José, o primeiro da fila

O caminhão branco sem identificação que traz alguma esperança está lacrado e seu motorista e o ajudante desaparecidos. Por isso, sobram especulações. “Disseram que é molho de tomate”, disse uma senhora. “É trigo”, diz outro. O hino do país toca retumbante na rádio de um carro velho estacionado. Aqui o ritual se repete em todas as estações ao meio-dia e à meia-noite.

O motorista reaparece. Sério, o homem de expressão cansada e uns 50 anos revela o suspense: “É papel higiênico!!!”

## Dados fornecidos
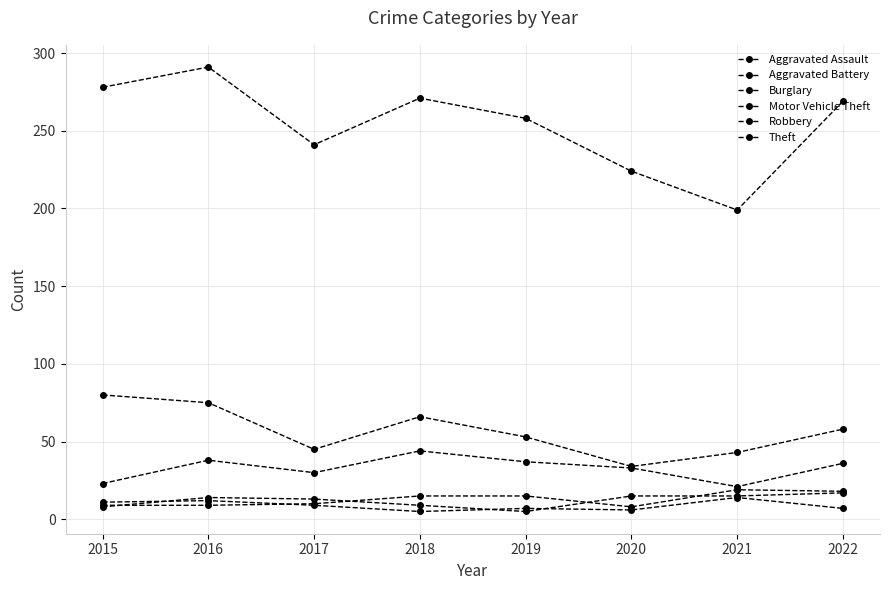

Count the number of data series in this chart.

6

## Instruções do exercício
Liste todos os produtos que o texto fornecido aponta como carga do caminhão branco, sejam suposições ou a revelação final.

## Resposta do exercício
- Molho de tomate
- Trigo
- Papel higiênico